Today I Drove Slow

Today I drove slow. 

I took the slow lane of the interstate, on purpose. 

I was midway through my two-hour drive, most of which was on the interstate, when the Google Maps voice said, “We’ve found an alternate route which is six minutes faster.” Normally I would click “accept” before she finished her sentence, but today I didn’t. I declined the offer to change my route that would save time. 

Initially I declined it because the new, faster route was a toll road and I didn’t want to pay for it. I wasn’t in a hurry, so I didn’t feel like the price of the tolls would be worth the six minutes it would save me. Sometimes it is – time is money, after all! But today it wasn’t. To be honest, I wasn’t even paying attention to my time! I had no clue on when I would arrive at my destination or how much more time was left. The only things in my brain were if I had the correct destination plugged in and gas to get there. 

As I continued to think about it though, my reasons for declining Google’s faster offer went beyond just saving a few bucks on the tolls. A series of questions came to mind, such as:

  • Why is faster automatically better?
  • Is six minutes really worth the cost of the tolls?
  • I know “time is money,” but that phrase assumes that money is the most valuable thing, otherwise it wouldn’t be the comparison point here. Is money the most valuable? Is time the most valuable? Is there something else more valuable than both? 
  • Other than gaining time and losing money by taking an alternate route, what else would I gain or lose?

Leave it to me to turn a simple GPS direction into an existential discussion! 

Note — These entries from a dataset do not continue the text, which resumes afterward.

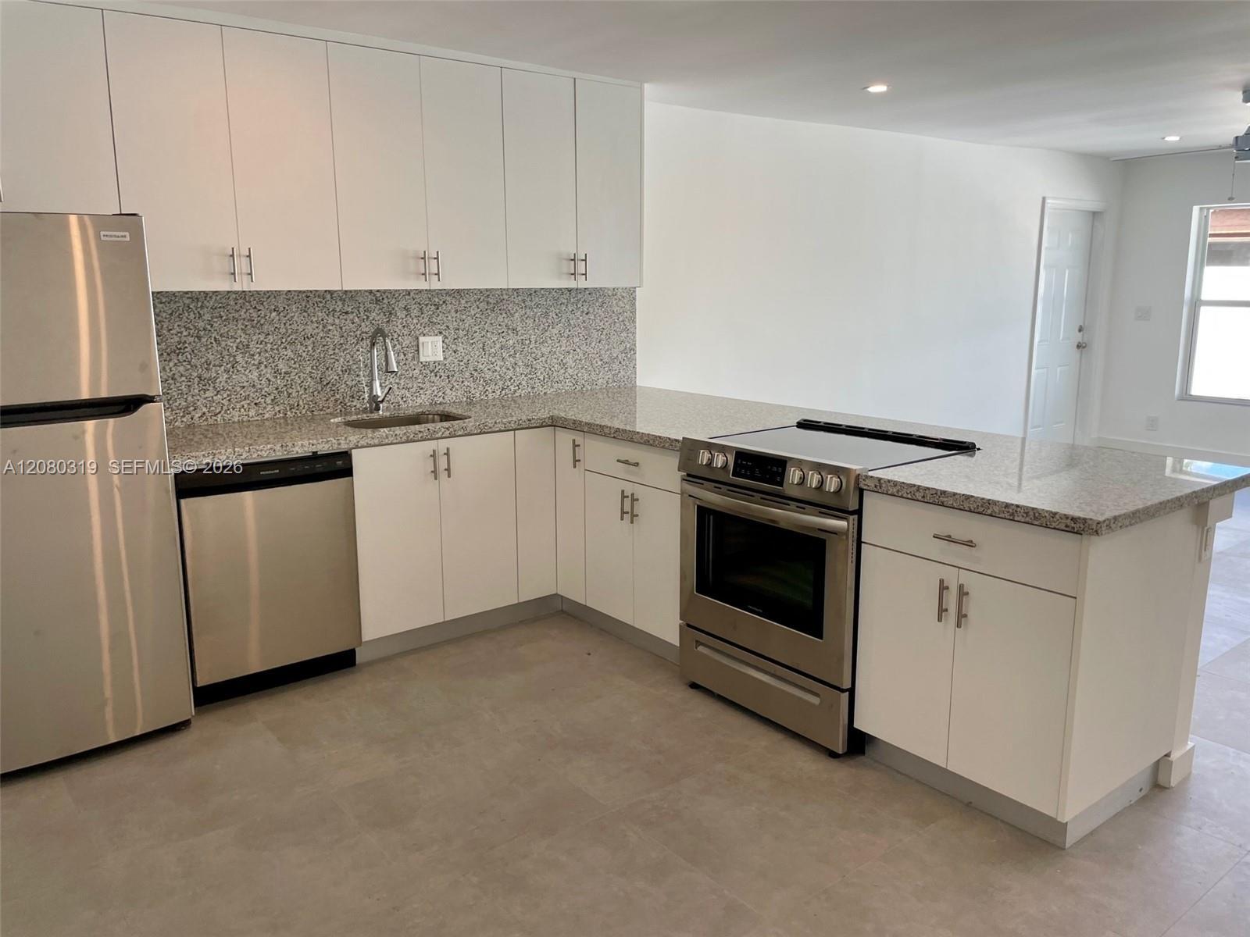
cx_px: 625
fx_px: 939
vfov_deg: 53.1
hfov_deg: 67.3
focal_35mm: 26
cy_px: 468
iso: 32
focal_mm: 4.2
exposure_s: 1/120
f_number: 1.6
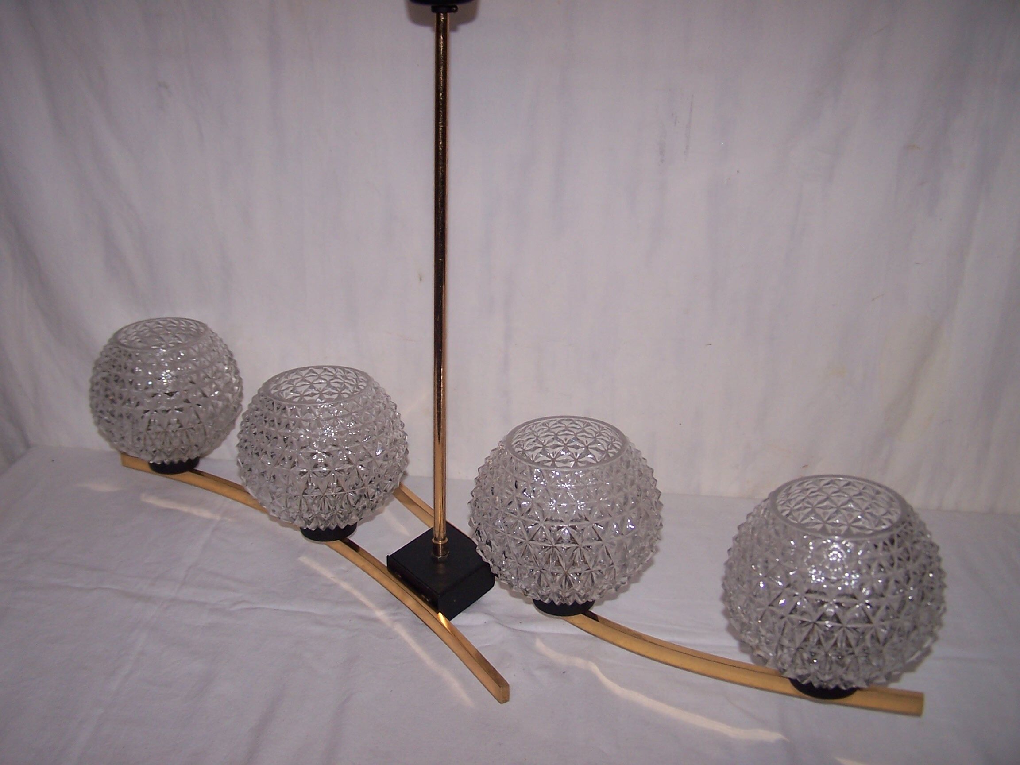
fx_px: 1120
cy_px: 382
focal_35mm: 38
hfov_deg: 49.0
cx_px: 510
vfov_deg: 37.7
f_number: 2.8
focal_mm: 6.3
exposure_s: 1/60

My default thinking tends to place money and time as two of the most valuable things in the world. And they certainly do have value! But they may not be the most valuable things all the time. There’s also something to say about sacrificing time and money for the sake of rest, relationships, mental and emotional health, and a variety of other things! 

When I’m sick, I don’t think about the time and money I’m losing by resting to get well. Instead I think about how much longer I would be sick if I didn’t take the time off to heal. On these days, it’s easy for me to choose health as a higher value item than money or time. 

Do I have to wait until something is wrong to make this value choice? Can I decide before I’m in the express lane feeling the anxiety of the zooming cars surrounding me that a peaceful drive is just as valuable as time or money? 

Today I drove slow. On purpose. I reached my destination without any sacrifice. 

Thanks for making this a part of your day!